Я чуть не сверзился со стула:
«Как?! Я-то полагал, что Швейцария не принимает эмигрантов, — а уж в таких количествах!..» — «Видишь ли, Швейцария — свободная страна, у нас, так исторически сложилось, очень демократические законы. Оттого здесь и чувствовали себя так привольно ваш Ленин и ему подобные. Потом налоги здесь, в зависимости от кантона, приблизительно вдвое ниже, чем в соседних странах, — поэтому на берегах наших озер селятся люди богатые или отошедшие от дел, в Цуге, Кастаниенбауме. Кантоны соперничают, кто создаст для них более выгодные условия, потому что и кантонам в результате это оказывается выгодным. Уборщица должна у нас получать не меньше 25 швейцарских франков в час, учитель гимназии получает вдвое больше, — переводчику о таких заработках не приходится и мечтать…»

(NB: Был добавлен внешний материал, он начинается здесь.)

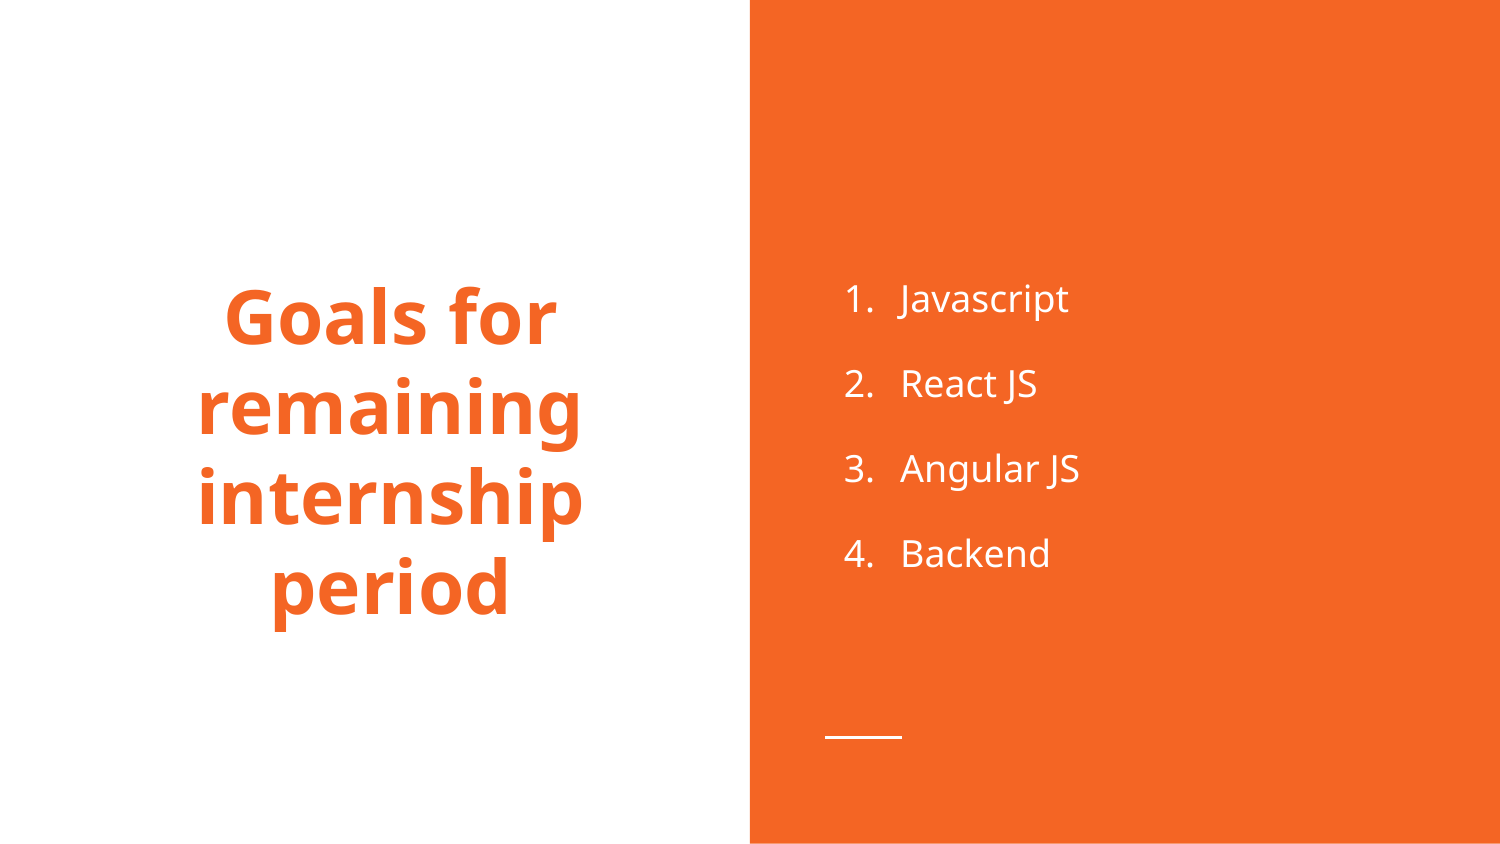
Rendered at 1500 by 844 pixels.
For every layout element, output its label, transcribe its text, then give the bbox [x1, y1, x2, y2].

title Goals for remaining internship period [43, 266, 738, 634]
list Javascript React JS Angular JS Backend [810, 118, 1440, 725]
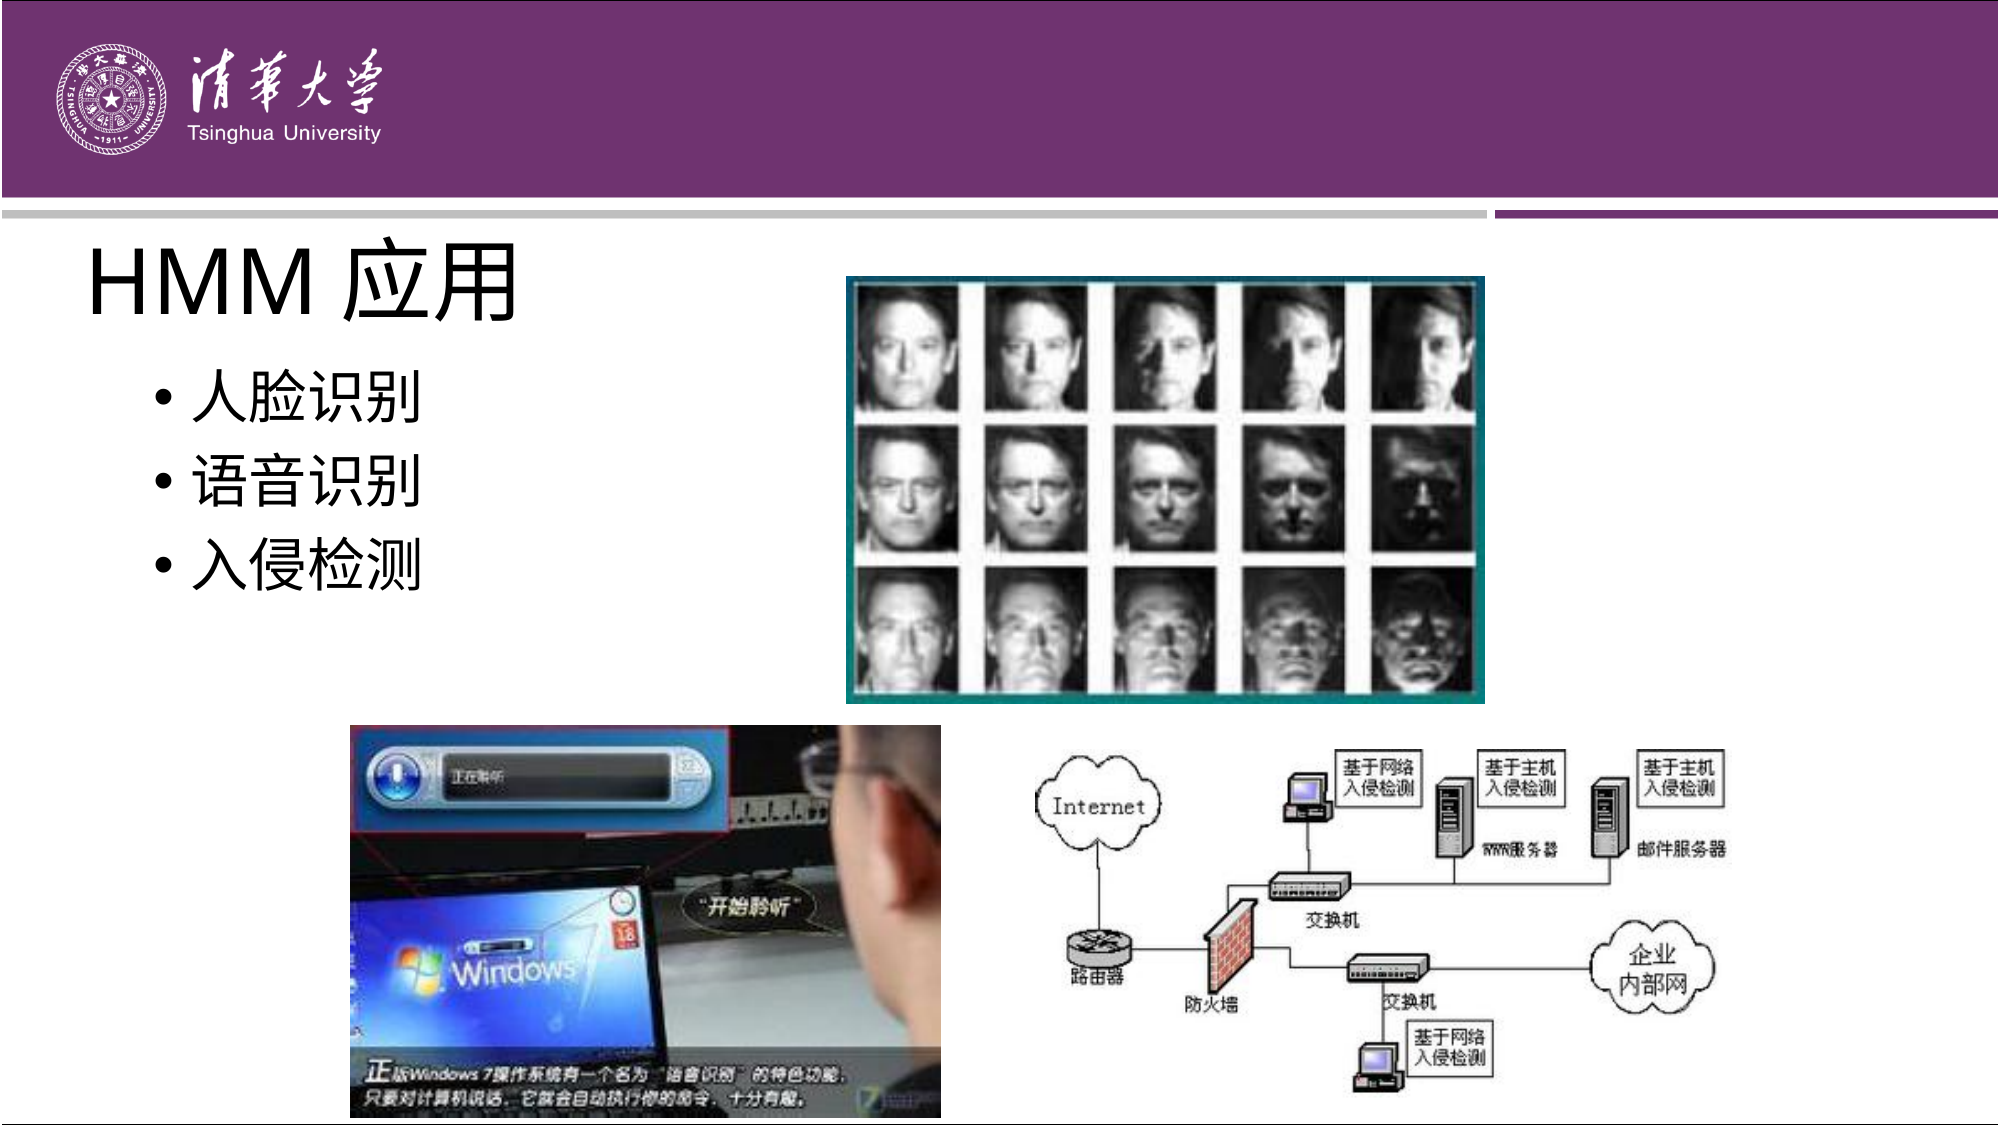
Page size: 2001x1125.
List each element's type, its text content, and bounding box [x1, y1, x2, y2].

Так вот отчего здесь попадается столько стаек девушек с индокитайской внешностью, дородных негритянок с детьми, молодых вьетнамских семей, русская речь в самых неожиданных местах Цюриха и Люцерна, в поездах — с сорняковыми новорусскими словечками вроде «конкретно» по всякому поводу, по непременному мобильнику! Да вы что же, швейцарцы, не слыхали об исключительных репродуктивных способностях представителей «третьего» и «второго» мира? Перемешивание неизбежно и полезно (потому в странах бывшего Советского Союза столько красавиц), но представляю, как вы будете озадаченно чесать затылок уже лет через двадцать, если не сумеете сделать их еще одной разновидностью швейцарского народа, — но то ваши проблемы, у кого их нет?
И все же самой глубокой рытвиной на лбу Швейцарии представляется мне ее непреходящая ровная озабоченность. Здесь ничего не попишешь — закономерный результат однобокого развития цивилизаций. Кое в чем швейцарцы превзошли даже Бисмарка. В Гамбурге мне случалось заходить в кабинет по сигналу светофора и выходить через другую дверь, но чтобы на почте в местечке под Люцерном выбивать еще билетик со своим номером в очереди, который зажжется на табло над одним из окошек, — это круто! Я чувствовал себя соринкой в механизме швейцарских часов, когда ткнулся к одному из свободных окошек — я хотел купить марку. В другой раз милая девушка, написав по моей просьбе, как сказать по-немецки «билет в оба конца», и поколебавшись секунду, поставила на лист бумаги исходящий номер. Такова ли плата за удобство и безотказное функционирование всего здесь?